壱 桜の香りとあのひとの影
慣れず、疎い文章ですがお許しください。
グロテスクな表現等を含みます。
本文中に、学生戦争ったー、学生戦争の内容を含みます。
腹を裂き、骨を断ち切り、幾人もの人間を殺してきた悪魔。そんなものに幸福など訪れるのだろうか。
とある場所に存在するその学園は、軍隊養成に長けていたという。
若い子供同士で殺し合いをするなどあり得ない話かもしれないが、これは紛れもない事実、現実である。
赤、白、黒の三勢力に分かれた学生らは今日もどこかで地に這い蹲り、自らの温度を忘れていく。
黒軍の勢力が急激に拡大されていく中、白軍の私達は寝る暇も惜しんで戦った。
私は戦った。戦いながら、いつか私に微笑みを向けてくれた、優しいあのひとを探しているのだ。いくら空腹がこたえようと、血に塗れた私は抜いた剣を離さなかった。敵の心臓を貫き、刺さったその剣を抜き、もう一度突き刺した。飛び散る赤黒い肉片のようなものは、何故かあのひとを思い出させた。
あぁ、今日もほの明るい月は、慈しむように、憐れむように、まだ蕾の桜を淡く照らしている。
度重なる戦いで疲れ切った私に、追い打ちをかけるような出来事があった。
木枯らしの後のような頭をした、いかにも上等な物ばかり食べていそうな中年男、私の上官の待つ部屋は、妙にしんとしていて気味が悪くて。早く帰りたいと、そう強く思った。
「…白軍一般部隊一年、月夜見栞桜。参上致しました」
普段から意地っ張りで冷淡だと噂の私が滅多に使わないようなハキハキとした口ぶりで名を名乗ると、上官はにぃ、と口角を上げいやらしい笑みを見せた。

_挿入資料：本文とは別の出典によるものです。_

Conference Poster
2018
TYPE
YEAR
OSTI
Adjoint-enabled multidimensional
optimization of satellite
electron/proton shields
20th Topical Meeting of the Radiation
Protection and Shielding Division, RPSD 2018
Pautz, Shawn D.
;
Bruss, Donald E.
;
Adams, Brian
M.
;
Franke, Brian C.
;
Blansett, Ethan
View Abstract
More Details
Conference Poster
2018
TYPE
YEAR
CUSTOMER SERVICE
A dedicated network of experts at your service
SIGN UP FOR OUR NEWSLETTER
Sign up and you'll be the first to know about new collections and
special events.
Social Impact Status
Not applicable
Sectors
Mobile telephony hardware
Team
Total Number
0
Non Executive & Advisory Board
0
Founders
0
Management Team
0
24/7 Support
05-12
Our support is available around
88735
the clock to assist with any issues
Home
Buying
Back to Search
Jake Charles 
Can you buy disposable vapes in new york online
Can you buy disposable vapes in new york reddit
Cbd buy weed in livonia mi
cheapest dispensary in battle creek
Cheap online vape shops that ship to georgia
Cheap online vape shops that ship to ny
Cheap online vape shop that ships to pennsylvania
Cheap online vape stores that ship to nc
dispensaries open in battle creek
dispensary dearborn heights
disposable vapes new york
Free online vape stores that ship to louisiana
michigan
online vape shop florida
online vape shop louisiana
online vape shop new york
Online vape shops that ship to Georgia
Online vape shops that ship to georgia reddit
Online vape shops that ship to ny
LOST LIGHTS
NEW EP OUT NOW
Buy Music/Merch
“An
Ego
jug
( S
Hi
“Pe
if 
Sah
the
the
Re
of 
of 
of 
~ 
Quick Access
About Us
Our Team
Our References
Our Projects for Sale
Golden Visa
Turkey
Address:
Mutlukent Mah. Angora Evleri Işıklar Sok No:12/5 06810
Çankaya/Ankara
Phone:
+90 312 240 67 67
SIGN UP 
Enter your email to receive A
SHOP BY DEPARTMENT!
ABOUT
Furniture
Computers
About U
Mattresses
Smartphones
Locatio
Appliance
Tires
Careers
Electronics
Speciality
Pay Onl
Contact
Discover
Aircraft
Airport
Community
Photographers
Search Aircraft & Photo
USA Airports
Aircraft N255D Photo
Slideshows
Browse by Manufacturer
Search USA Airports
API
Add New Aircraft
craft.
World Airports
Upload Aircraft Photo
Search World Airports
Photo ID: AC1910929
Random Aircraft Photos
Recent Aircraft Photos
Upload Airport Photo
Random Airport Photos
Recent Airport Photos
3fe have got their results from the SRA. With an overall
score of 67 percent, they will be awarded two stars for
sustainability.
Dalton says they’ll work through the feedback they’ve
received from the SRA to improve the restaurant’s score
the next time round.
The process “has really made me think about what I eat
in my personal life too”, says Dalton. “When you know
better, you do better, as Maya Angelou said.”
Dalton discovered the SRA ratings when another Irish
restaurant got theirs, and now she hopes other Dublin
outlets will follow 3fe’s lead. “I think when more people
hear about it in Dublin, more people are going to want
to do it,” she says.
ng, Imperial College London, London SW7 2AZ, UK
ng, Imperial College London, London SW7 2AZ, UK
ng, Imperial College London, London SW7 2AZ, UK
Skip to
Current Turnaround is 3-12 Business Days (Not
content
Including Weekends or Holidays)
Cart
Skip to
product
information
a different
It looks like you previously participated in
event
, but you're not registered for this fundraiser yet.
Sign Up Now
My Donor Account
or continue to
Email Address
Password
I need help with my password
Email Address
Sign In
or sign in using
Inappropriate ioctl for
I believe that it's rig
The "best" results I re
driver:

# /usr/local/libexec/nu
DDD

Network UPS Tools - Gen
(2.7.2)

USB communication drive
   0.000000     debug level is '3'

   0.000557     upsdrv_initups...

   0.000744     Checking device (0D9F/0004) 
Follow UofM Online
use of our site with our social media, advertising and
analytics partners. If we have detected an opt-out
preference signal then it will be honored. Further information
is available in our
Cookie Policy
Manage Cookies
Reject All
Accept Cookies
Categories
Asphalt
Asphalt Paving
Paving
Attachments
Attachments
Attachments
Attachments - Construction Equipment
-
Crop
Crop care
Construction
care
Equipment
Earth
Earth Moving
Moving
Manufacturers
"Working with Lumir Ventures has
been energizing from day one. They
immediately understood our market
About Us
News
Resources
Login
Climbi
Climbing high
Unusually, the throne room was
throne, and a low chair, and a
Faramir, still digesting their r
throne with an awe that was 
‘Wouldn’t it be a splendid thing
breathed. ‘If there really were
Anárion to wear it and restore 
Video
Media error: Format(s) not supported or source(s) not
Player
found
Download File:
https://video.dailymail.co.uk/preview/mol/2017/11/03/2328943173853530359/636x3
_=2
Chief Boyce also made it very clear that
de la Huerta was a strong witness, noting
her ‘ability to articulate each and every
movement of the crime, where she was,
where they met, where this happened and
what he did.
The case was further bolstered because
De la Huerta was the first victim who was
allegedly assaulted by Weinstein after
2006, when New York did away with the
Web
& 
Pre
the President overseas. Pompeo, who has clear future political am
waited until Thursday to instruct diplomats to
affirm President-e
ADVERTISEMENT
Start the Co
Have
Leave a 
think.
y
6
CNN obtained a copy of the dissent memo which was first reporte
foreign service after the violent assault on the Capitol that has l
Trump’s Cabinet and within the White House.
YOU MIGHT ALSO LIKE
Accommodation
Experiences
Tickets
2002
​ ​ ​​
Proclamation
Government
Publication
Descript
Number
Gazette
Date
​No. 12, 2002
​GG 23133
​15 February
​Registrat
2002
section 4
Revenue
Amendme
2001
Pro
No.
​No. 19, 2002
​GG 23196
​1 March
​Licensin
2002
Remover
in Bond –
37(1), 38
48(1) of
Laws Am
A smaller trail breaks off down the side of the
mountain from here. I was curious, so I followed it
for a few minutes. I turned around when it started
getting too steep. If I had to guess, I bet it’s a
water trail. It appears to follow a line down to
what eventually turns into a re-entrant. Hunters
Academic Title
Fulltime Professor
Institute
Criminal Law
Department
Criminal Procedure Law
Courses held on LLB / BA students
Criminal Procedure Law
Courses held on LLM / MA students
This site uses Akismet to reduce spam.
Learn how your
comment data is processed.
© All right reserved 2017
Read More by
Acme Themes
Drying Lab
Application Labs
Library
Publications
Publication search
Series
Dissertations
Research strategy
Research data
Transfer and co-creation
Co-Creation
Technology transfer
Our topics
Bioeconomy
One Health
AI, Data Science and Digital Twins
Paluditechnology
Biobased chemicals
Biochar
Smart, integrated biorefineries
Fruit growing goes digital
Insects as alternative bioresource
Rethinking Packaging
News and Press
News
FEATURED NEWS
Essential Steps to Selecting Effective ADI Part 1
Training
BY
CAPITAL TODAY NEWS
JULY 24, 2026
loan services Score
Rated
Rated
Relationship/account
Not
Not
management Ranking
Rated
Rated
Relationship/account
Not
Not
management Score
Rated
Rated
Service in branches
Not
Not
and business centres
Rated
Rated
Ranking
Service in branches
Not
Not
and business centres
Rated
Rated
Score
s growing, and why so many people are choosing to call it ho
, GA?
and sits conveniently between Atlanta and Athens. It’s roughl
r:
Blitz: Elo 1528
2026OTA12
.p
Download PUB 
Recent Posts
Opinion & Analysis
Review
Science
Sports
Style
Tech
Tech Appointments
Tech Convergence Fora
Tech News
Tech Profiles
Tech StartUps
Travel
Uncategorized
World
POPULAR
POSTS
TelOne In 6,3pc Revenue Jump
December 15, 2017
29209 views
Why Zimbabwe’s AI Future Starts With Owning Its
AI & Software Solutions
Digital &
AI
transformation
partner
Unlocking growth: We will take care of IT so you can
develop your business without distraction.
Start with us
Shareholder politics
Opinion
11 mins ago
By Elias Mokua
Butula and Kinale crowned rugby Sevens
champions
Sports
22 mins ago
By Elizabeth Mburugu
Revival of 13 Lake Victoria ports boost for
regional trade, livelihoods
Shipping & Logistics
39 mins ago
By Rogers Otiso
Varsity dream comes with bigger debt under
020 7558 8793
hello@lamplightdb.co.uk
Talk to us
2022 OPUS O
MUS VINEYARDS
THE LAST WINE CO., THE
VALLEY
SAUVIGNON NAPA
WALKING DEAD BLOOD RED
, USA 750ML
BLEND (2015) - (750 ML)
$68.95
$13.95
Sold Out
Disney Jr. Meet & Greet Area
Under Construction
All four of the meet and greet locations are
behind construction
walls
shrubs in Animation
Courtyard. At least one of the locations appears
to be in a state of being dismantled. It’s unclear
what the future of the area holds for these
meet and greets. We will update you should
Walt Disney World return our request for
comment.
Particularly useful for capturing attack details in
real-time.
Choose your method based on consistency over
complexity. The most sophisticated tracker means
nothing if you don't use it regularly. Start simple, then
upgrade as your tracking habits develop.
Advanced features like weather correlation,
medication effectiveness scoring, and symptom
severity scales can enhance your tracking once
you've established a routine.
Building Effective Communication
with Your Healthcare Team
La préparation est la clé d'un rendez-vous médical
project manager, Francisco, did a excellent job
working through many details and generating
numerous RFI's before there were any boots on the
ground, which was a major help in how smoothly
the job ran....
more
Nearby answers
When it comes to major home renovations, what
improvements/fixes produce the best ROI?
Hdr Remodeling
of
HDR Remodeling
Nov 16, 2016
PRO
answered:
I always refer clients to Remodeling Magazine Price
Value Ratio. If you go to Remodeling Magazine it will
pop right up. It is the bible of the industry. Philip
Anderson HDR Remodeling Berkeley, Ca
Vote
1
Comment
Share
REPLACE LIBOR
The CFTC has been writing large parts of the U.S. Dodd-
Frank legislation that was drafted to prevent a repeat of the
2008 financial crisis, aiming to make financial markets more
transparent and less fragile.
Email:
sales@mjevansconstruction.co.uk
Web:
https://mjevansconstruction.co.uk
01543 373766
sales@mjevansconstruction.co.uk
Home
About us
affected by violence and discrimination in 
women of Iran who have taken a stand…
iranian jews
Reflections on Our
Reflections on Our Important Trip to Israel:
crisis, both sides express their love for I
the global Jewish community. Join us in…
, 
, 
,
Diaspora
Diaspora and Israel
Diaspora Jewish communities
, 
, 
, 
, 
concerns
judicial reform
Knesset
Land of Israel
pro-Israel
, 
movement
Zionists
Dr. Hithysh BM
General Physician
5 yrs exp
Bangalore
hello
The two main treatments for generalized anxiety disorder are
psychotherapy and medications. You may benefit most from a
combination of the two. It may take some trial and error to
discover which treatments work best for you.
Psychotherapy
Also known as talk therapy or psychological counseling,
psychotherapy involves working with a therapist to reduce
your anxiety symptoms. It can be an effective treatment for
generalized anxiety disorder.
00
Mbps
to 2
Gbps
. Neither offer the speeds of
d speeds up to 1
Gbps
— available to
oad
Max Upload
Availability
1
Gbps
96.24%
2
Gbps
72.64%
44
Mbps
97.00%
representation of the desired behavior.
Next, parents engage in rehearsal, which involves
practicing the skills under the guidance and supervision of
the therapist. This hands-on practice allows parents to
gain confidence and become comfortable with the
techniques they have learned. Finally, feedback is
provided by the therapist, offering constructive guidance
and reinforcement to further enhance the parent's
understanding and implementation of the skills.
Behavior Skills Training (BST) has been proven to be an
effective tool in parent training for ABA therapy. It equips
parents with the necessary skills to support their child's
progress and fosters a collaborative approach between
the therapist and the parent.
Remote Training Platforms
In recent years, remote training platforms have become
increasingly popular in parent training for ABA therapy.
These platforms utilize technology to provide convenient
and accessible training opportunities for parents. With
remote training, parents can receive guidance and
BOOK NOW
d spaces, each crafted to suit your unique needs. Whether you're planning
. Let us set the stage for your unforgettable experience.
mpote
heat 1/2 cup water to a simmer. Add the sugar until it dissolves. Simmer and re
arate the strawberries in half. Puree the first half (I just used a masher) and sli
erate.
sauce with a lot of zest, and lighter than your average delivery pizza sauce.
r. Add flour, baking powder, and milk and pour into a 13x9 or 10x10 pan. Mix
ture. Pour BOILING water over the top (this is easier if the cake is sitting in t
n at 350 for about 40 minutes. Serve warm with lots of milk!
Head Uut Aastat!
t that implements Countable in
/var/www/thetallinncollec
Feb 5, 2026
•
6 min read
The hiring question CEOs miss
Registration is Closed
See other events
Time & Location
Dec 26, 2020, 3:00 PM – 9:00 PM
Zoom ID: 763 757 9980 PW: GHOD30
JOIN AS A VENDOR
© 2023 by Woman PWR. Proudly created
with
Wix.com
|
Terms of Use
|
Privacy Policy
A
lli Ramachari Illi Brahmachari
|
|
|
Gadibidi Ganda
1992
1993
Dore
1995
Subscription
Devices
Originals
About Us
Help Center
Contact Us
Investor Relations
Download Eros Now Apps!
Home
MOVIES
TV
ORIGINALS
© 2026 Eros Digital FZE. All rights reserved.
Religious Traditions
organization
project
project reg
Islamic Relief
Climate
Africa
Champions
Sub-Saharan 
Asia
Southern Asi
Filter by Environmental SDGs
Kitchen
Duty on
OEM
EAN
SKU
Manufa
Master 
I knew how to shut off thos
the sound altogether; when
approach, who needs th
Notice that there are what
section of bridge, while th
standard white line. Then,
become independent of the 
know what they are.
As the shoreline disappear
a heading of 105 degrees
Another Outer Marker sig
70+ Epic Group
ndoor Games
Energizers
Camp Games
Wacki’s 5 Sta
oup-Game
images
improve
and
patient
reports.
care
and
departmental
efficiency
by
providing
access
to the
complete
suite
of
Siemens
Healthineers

それから何事もなかったかのように上官は真っ直ぐとこちらを向いて、冷淡な口吻で
「君に頼みたいことがあるのだよ」
と言ったのだ。
嫌な予感しかしない。この上官はいつも若い女に意地の悪い事ばかり言うのだと聞いているからだ。
「…して、ご用件は?」
「君には、一般部隊から外れてもらう」
これにはさすがの私も驚いた。誰より本気で戦い、前線で鮮血を雨のように浴びてきたというのに、この上官サマは何が不満なのだろうか。如何なるときも決して退かず、敵軍には狂気の夜桜とまで呼ばれた私の何がいけなかったのだろうか。
もし前線から離れてしまったのならば、私は永遠にあのひとと会えないような気がした。ここにいれば血の匂いを嗅ぎ分けて、あのひとは私を見つけてくれる。どうしても一般部隊に、前線に残りたいと思った。
「そんな、横暴です…!どうして、でしょうか!」
思わず息を荒げる私をあやすかのような目をして、上官は
「白軍一般部隊一年月夜見栞桜、同軍暗殺部隊へと異動することを命ずる」
と、そのいやらしい笑みを崩さないまま言い放ったのだ。